第二に、リストカット以外の方法でつけた傷にも、同じように、メンタルが病んでいたことを理由として行われたものがある。例えば、メンタルが病んでいるときにピアスホールを開ける、という人がいる(noteで記事を検索すれば見つかるはず)。そうであれば、これは同じように自傷行為であり、リストカットとピアスホールでは傷の付け方と場所が違うだけに過ぎない。しかしそのピアスホールは隠すべきだとはされない。よってリスカ痕を同様の理由で隠すべきだとは言えないはずである。

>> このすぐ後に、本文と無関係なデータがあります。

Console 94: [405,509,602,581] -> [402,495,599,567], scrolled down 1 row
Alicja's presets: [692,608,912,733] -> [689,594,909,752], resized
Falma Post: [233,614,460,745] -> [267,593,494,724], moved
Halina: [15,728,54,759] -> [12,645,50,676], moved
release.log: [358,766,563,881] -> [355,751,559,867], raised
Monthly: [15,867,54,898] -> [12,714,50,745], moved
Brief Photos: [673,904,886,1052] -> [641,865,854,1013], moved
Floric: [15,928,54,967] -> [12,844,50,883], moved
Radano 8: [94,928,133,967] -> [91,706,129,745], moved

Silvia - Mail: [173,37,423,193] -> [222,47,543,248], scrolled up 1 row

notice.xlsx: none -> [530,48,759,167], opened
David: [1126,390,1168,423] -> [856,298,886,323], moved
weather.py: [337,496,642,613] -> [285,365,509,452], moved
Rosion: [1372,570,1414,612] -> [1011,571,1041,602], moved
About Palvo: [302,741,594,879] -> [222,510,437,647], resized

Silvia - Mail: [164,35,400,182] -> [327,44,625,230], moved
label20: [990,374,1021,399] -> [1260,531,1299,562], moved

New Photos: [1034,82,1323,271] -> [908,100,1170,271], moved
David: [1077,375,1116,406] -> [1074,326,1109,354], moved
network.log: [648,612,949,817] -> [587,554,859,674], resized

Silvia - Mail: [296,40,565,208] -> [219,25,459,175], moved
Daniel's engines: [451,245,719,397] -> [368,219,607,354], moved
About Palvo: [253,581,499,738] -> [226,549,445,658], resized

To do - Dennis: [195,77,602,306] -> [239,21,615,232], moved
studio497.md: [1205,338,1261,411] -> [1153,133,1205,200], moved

(なお、こうした理由から、「リスカ痕は他人の過去のリスカに関連したトラウマを引き起こす」という理由も不十分である。リスカ痕それ自体はリスカの履歴を示さないし、他の傷痕もトラウマを引き起こすリスクがあるかもしれないが、それによって隠すべきだとはならない。)
よって、「メンタルが病んでいたという過去の履歴を表すから」という理由も、隠すべき理由にはならない。
「自傷行為を促進するから」
私が思いつく最後の理由は「リスカ痕が見えてしまうことで自傷行為を促進してしまう」というものである。
まず、これについても上記と同様の反論ができる。つまり、第一に、リスカ痕それ自体は、リスカした理由を示さない。偶然ついただけの傷痕かもしれない。第二に、同じく自傷行為的であるピアスホールを開けることを促進することには何の問題もないのだから、リスカの促進それ自体も問題にはならない。
もう一つ、より根本的な反論は、自傷行為の促進のどこに悪さがあるのかはっきりしないことである。たしかに、自傷行為の促進は何か悪い感じがするかもしれない。しかし、自傷行為を根本的に促進してるのは、自傷行為の痕を見たことではなく、社会的・精神的に辛い状況に置かれていることである。特に辛い状況でないときに自傷行為の痕を見たところで自傷行為には至らない。自傷行為を引き起こしてる当の状況そのものを批判すべきであって、自傷行為の痕を隠すべきだと批判・非難するのは、その批判の向け先を間違えている。
以上より、リスカ痕を隠すべきだとする理由の候補は、いずれも理由として成立しない。よって、リスカ痕を隠すべき理由はない。
もちろん、面と向かって「隠してほしい」と言われれば、上記の理由とは別に、その特定個人との関係において隠す理由が生じるかもしれない。しかし、私がここまで議論したことは、そのような特別な関係の中ではなく、あくまで公共の空間で一般に隠すべき理由があるかどうかであり、私は、そのような理由はない、と考える。
リスカ痕とファッション、藤咲凪
急に個人的な話になるが、私がこの記事を書いたのは、藤咲凪さんという人のポストがきっかけだった。
アイドルのON/OFF pic.twitter.com/MbnilCwFll
— 藤咲凪 (@fujisakinagi) September 27, 2024
この写真をよく見ればわかるが、左腕にリスカ・アムカ痕が見える。この写真を堂々とXにポストしていることに、私は驚いたし、同時に感銘もした。
藤咲凪さんは過去に「AIのような美少女」で話題になった人だ。
私のことAIだと思ってる人間いておもろい、、、^^ pic.twitter.com/iEXSWo4wwn
— 藤咲凪 (@fujisakinagi) July 20, 2023
私が藤咲さんのリスカ痕を初めて見たのは、AIっぽいというので話題になった後のABEMA NEWS!でのインタビュー動画である。
動画を見ればわかるが、腕の部分にリスカ・アムカ痕が見える。
話を戻せば、先ほどのポストの引用rpを見ると、隠せば良いのに・隠すべきだ、といった内容から、メンヘラである(あった)ことを揶揄・嘲笑するものもある。
同時に、リスカ・アムカ痕を堂々と載せていることから勇気づけられている人のポストも見受けられる。
私にはその気持ちがよくわかる。私も以前は、自分のリスカ・アムカ痕を隠すべきだと思っていた。もちろん、それによって自身のファッションは制約される。基本的に長袖を着なければならず、暑い時期はほんとに辛い。半袖で外出したときは、例えば電車やバスの中ではできる限り他人に見えないように気をつかっていた。そうした気遣い自体は、個々人の勝手な範囲でする分には何も問題ないと思う。
問題は、その気遣いを強制することである。ここまで議論してきたように、隠すべき理由はいずれも理由にはならない。したがって、リスカ痕をわざわざ隠す必要はない。リスカ痕を隠すべきだという社会的な抑圧に抗っていこう。冒頭に戻れば、夏に長袖を着て隠す必要は無い。好きなファッションをしよう。